:: EXCERPT TO READ ::
Notice that almost all terms are site-site-dependent. The exceptions are the damping parameters $\beta$ in the dispersion/polarization models. Though, in principle, these too should be dependent on the sites involved.
Initial geometries: Geometry optimization
A few pointers:
- If you wish to use optimized molecular geometries, then perform the optimization using - PBE0. This is usually good. If your system has a small HOMO-LUMO gap then you will need to consider alternatives such as LC-PBE/LC-PBE0.
- either the cc-pVDZ or cc-pVTZ basis sets. Do not use augmentation unless you think it is essential.
 
- If you have an experimental geometry then use it.
- If you have a lot of hydrogens, consider lengthening the X-H bond lengths by 10% to take quantum effects into account. The exact elongation needs to be checked from papers by Szalewicz and Jankowski. Basically what this means is that rather than use the equilibrium geometry, $R_e$, you will be using $R_0$. Do this step only if you have understood the literature! 
Ionization energy and AC-SHIFT
Eventually we will use LC-PBE/LC-PBE0 for SAPT(DFT) calculations, but till then, we will continue to use an asymptotically corrected hybrid functional like PBE0.
Note
Click here for an introduction to the asymptotic correction, but bear in mind that the Fermi-Amaldi correction that I talk about on that page is not the one we now recommend. We now think that the GRLB correction is best. More on this some other time.
For the asymptotic correction you need to know the shift needed to correct the XC potential. This shift is defined as $$ \Delta = {\rm IP} + \epsilon_{\rm HOMO}. $$ So you need two quantities to define the shift:
- The vertical ionization energy, and
- the energy of the HOMO eigenvalue.
- NOTE: all quantities must be in atomic units!
Ionization potential
First see if there is an experimental IP available from the NIST Chemistry WebbookExternal Link. Convert it to atomic units.
If you need to compute the IP use the $\Delta$DFT approach: $$
- {\rm IP} = E[N-1] - E[N],
$$ that is, calculate the energies of the $N$ and $N-1$ electron systems and determine the IP by subtraction. Use PBE0 or LC-PBE0 to determine these energies. Basis sets could be Sadlej-pVTZ, cc-pVDZ or cc-pVTZ. These basis sets may be augmented, but augmentation is typically needed for anions.

:: INFORMATION SUPPLIED ::
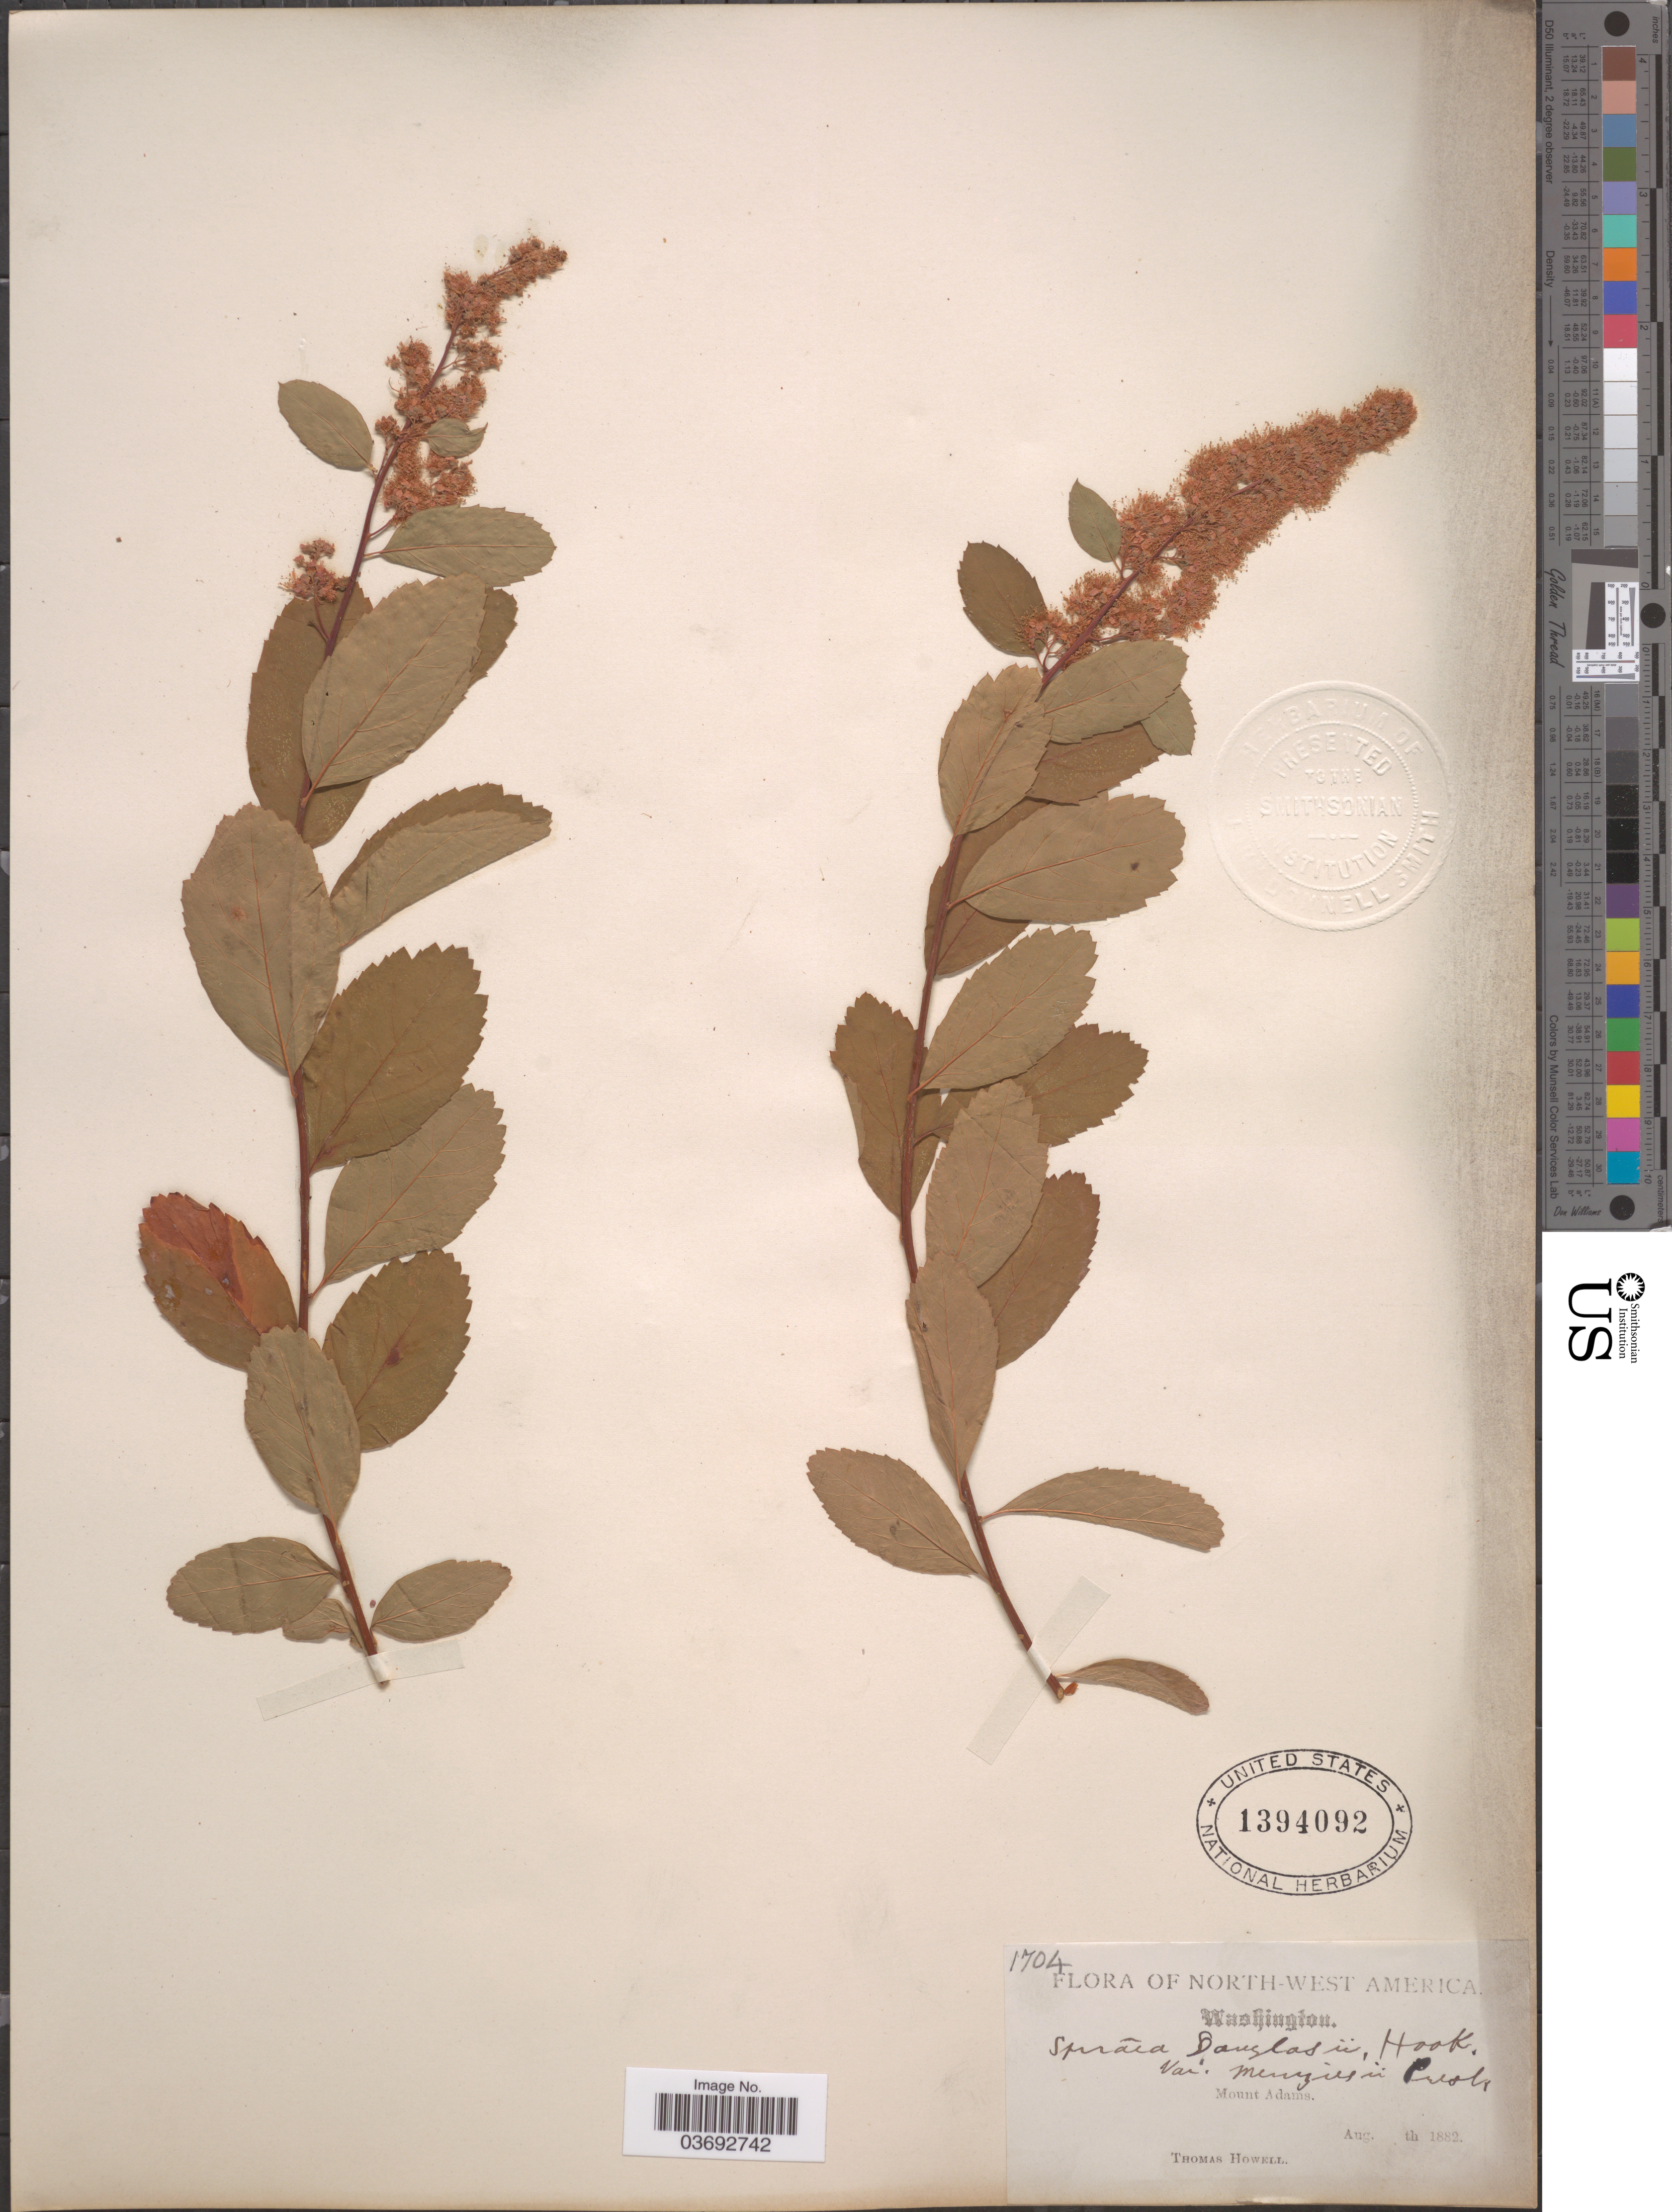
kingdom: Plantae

:: TASKS AND EXERCISES ::
1. List every basis set named in the SAPT(DFT) setup excerpt.
2. Reproduce the stretch of the SAPT(DFT) setup excerpt from "- either the" through "functional like PBE0." word for word.
3. Pick up the SAPT(DFT) setup excerpt after its final sentence and continue writing it.

:: EXERCISE ANSWERS ::
1. cc-pVDZ, cc-pVTZ, Sadlej-pVTZ

2.
- either the cc-pVDZ or cc-pVTZ basis sets. Do not use augmentation unless you think it is essential.
 
- If you have an experimental geometry then use it.
- If you have a lot of hydrogens, consider lengthening the X-H bond lengths by 10% to take quantum effects into account. The exact elongation needs to be checked from papers by Szalewicz and Jankowski. Basically what this means is that rather than use the equilibrium geometry, $R_e$, you will be using $R_0$. Do this step only if you have understood the literature! 
Ionization energy and AC-SHIFT
Eventually we will use LC-PBE/LC-PBE0 for SAPT(DFT) calculations, but till then, we will continue to use an asymptotically corrected hybrid functional like PBE0.

3.
NWChem and DALTON2016 also need the AC-SHIFT. This is just the $\Delta$ in the equation defined above. DALTON2006 uses only the IPs and determines the shift on-the-fly. This is better but is more time-consuming. To compute the shift you need to calculate the HOMO eigenvalue //without// an asymptotic correction.
Important
For notes on using NWChem see my tutorials at:
In particular, see the following:
Of course, the one on Using Comanche only applies if you have an account there.
It may be easiest to use the Psi4 code for this calculation. Psi4 has nice tutorials on all sorts of calculations that you can find on their wedsite.
Molecular Properties
Now we need to calculate the molecular properties for the interacting molecules in their reference geometries. These properties include:
- ISA multipole moments
- ISA-Pol non-local polarizabilities
- Localized ISA-Pol polarizabilities.
- Dispersion model for the interacting molecules.
The latter is formally not in this group, but for homo-dimers is obtained as part of the localization step. For hetero-dimers you need to do another step to calculate the dispersion model.
I have already written a tutorial on Molecular Properties so use that to perform this step.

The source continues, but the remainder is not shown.